Fast alles, was ich getan habe, geschah auf einem Rialla. Das war langsam genug, dass niemand zu nervös wurde. Ich lasse sie einen Streit untereinander aushandeln, und meistens endet es damit, dass sie mir zustimmen. Wenn nicht, dann stimmt für gewöhnlich etwas mit meiner Begründung nicht, und ich muss meine Position neu überdenken. So oft wie möglich habe ich sie glauben lassen, das Ganze wäre ihre Idee gewesen. Aber ich bin noch immer Hoheprinz. Ich bin es, dessen Name auf dem Pergament ganz oben steht.«
»Du bist stolz darauf, Vater, versuch nicht, mich zu täuschen«, meinte Pol lächelnd.

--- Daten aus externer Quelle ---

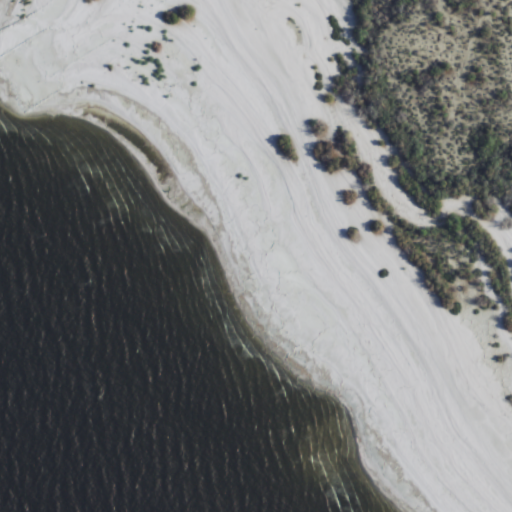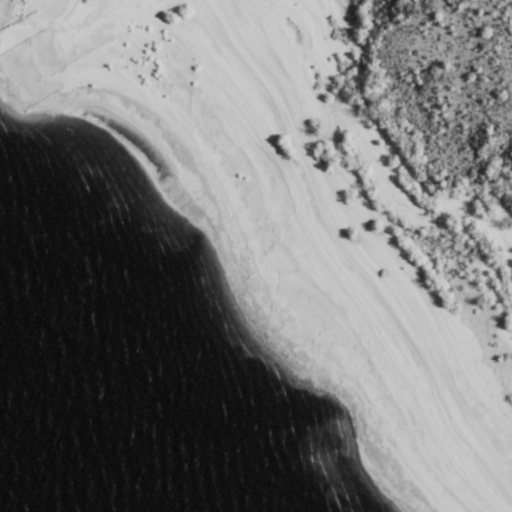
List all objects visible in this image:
road: (357, 18)
road: (462, 104)
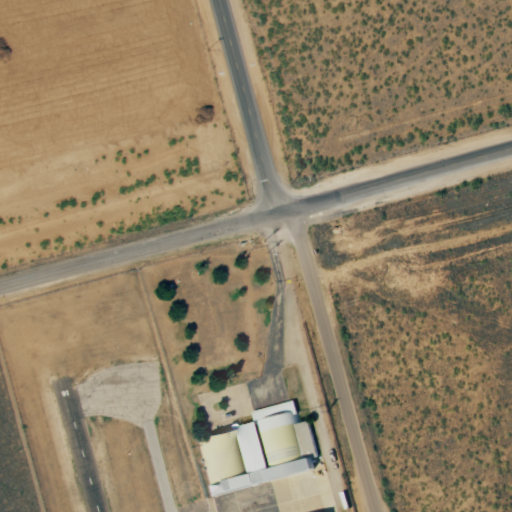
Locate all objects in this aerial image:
road: (255, 222)
road: (299, 252)
airport: (193, 400)
building: (277, 439)
airport runway: (79, 455)
building: (220, 455)
building: (220, 488)
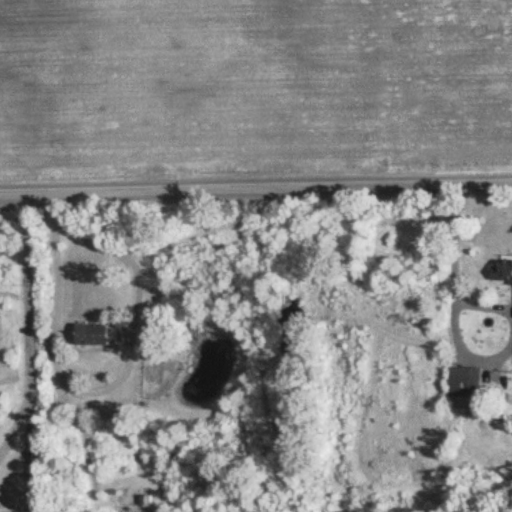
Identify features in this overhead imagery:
road: (256, 183)
building: (502, 270)
building: (95, 334)
road: (28, 349)
building: (464, 386)
road: (14, 429)
building: (142, 503)
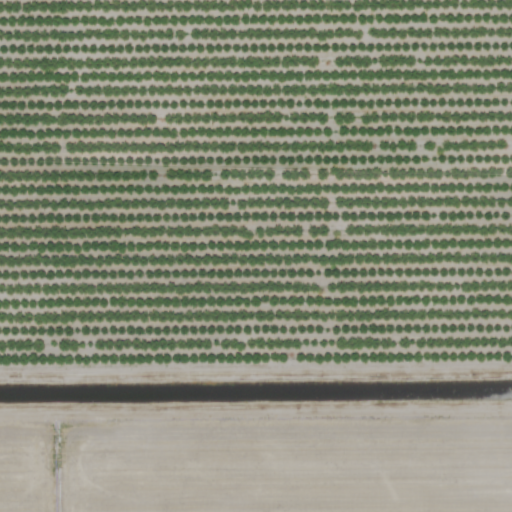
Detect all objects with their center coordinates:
crop: (256, 256)
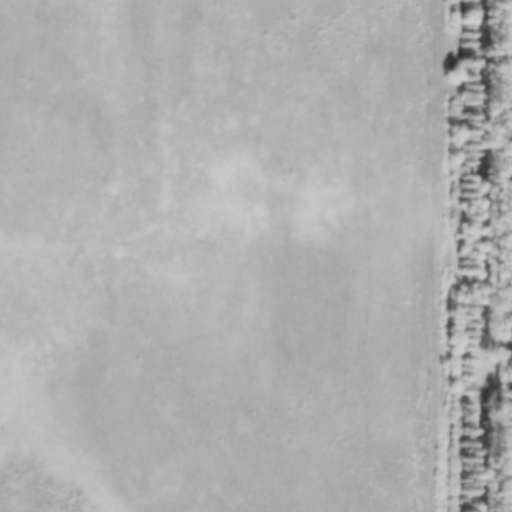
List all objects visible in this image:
road: (431, 256)
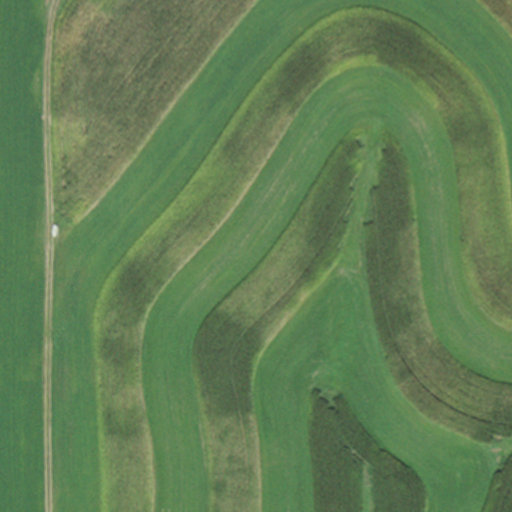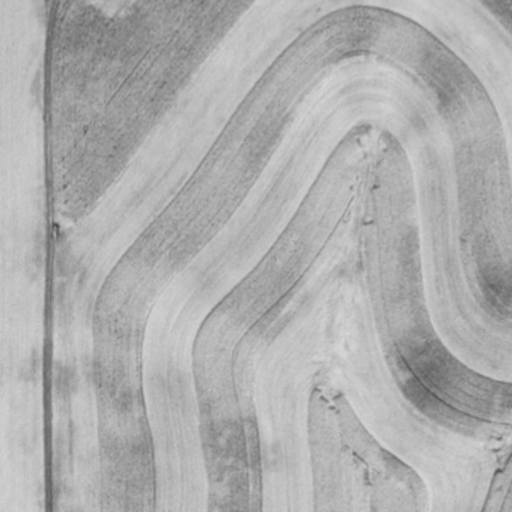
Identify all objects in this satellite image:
road: (46, 255)
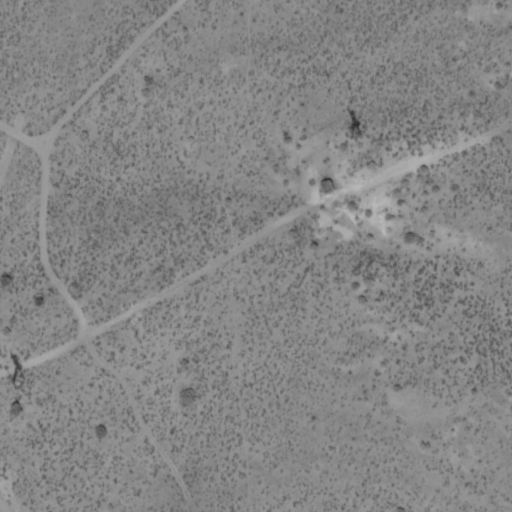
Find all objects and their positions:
power tower: (356, 132)
road: (256, 251)
power tower: (16, 382)
road: (5, 504)
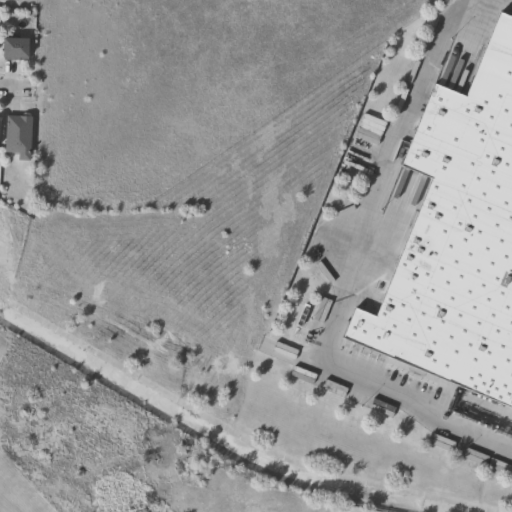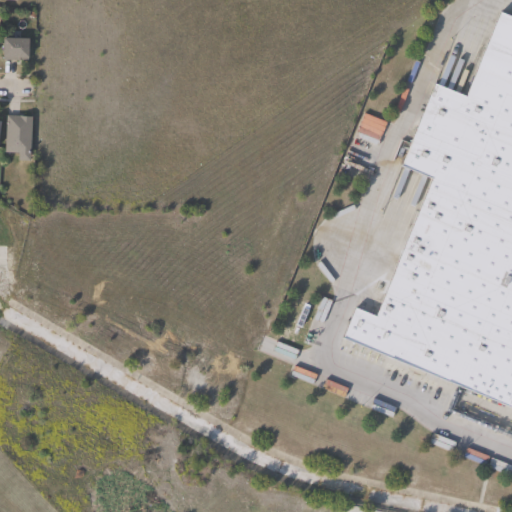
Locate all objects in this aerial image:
building: (9, 0)
building: (11, 0)
building: (12, 50)
building: (14, 50)
road: (16, 87)
building: (17, 135)
building: (15, 138)
road: (374, 177)
building: (457, 238)
building: (454, 240)
parking lot: (315, 320)
parking lot: (404, 380)
parking lot: (340, 390)
road: (390, 397)
parking lot: (470, 453)
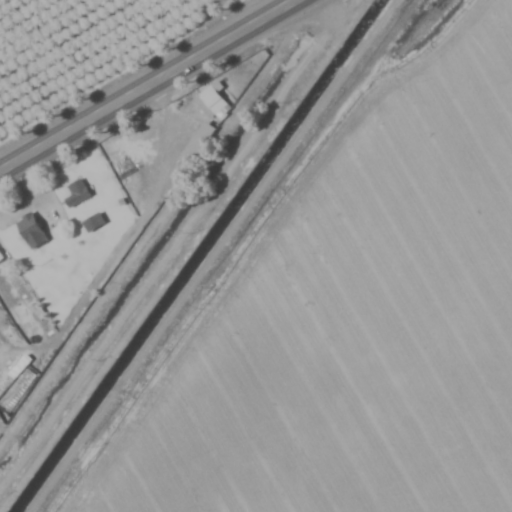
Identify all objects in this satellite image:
road: (279, 6)
crop: (85, 49)
road: (149, 86)
building: (85, 191)
building: (29, 232)
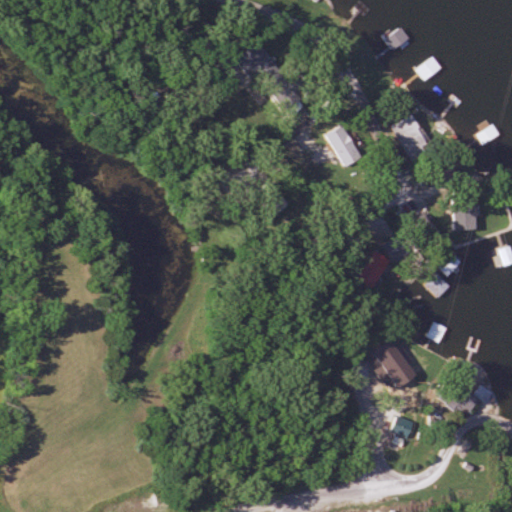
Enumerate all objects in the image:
building: (429, 71)
building: (429, 71)
building: (486, 135)
building: (486, 135)
building: (410, 137)
building: (340, 145)
road: (394, 214)
building: (368, 275)
building: (435, 330)
building: (462, 399)
building: (401, 426)
dam: (510, 462)
road: (416, 479)
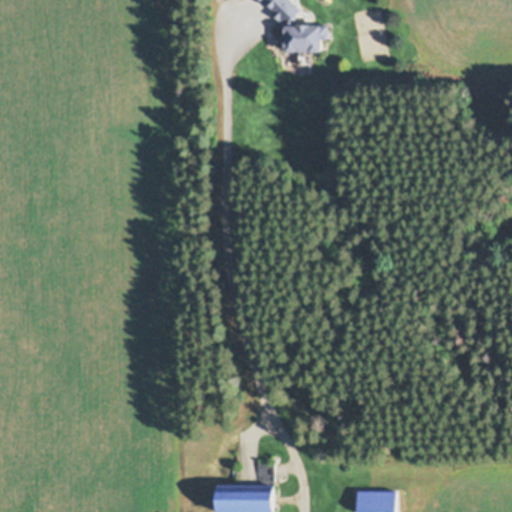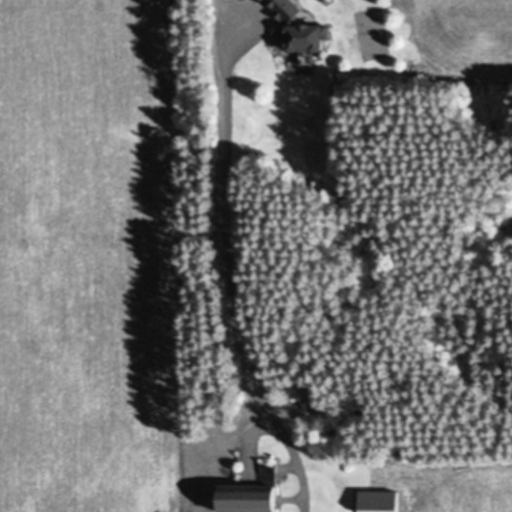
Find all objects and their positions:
building: (299, 28)
road: (236, 280)
building: (269, 467)
building: (252, 498)
building: (380, 499)
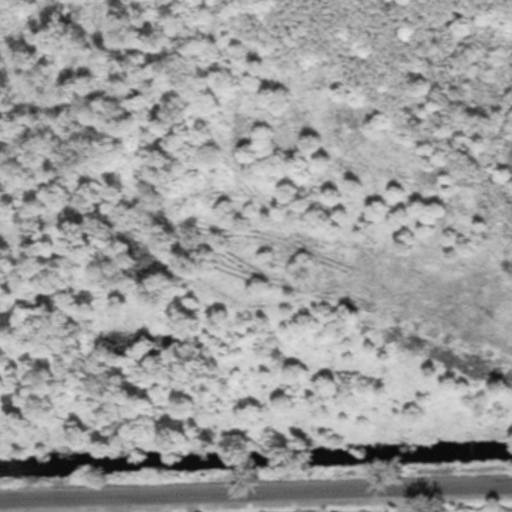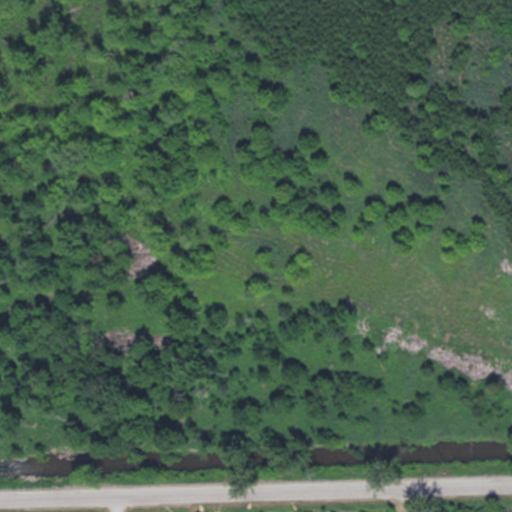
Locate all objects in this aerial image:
river: (255, 463)
road: (255, 492)
road: (106, 504)
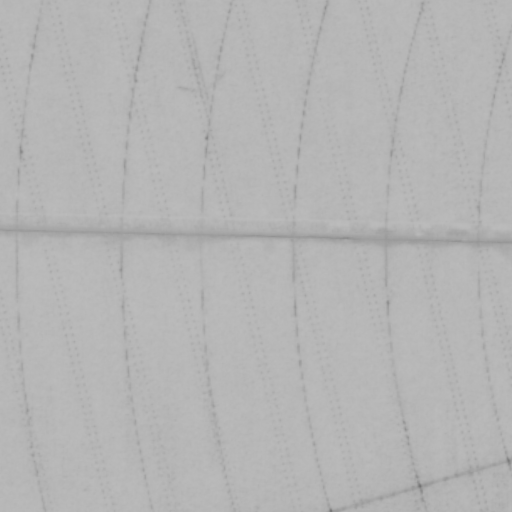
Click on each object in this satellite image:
crop: (255, 256)
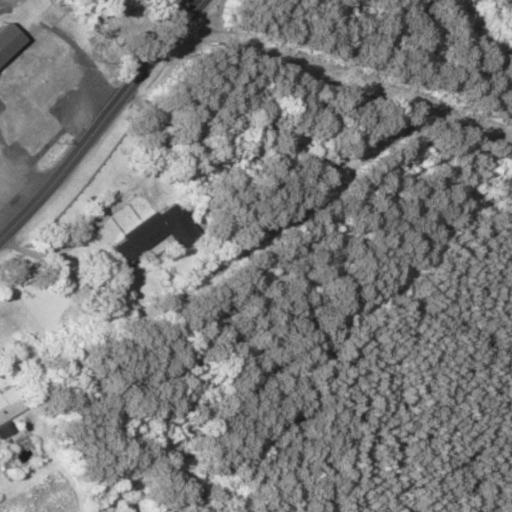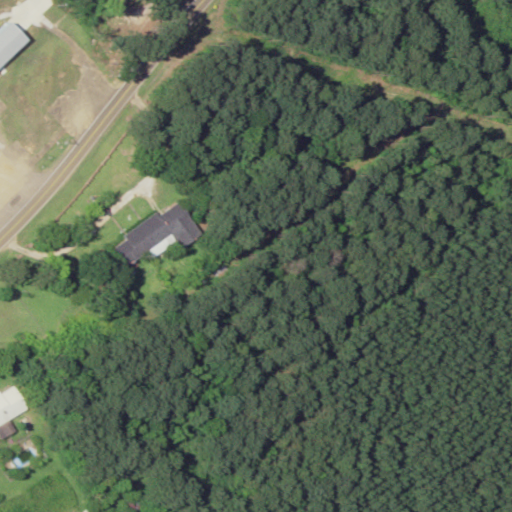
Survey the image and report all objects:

»Natürlich! Aber das ändert nichts an der Tatsache, dass es immer noch so manchen gibt, der das nicht sieht. Ganz gleich, welche Vorteile aus diesen Gesetzen entstehen, gleichgültig, wie sorgfältig ich darauf achte, dass die anderen Prinzen in den Prozess mit einbezogen werden, irgendjemand ist immer der Meinung, ich würde nur mit der Hand winken und sagen ›So soll es sein, weil wir es so befehlen!‹« Rohan lachte kurz. »Gütige Göttin, wenn es doch nur so einfach wäre!«
»Du gehst vorsichtiger mit ihren Gefühlen um als sie mit deinen. Das ist nicht fair. Du hast fast immer Recht.«
»Aha, du hast also genug Erfahrung zu erkennen, wo ich Fehler gemacht habe – und bist unverschämt genug, es mir ins Gesicht zu sagen!« Er lachte, aber diesmal klang es viel fröhlicher.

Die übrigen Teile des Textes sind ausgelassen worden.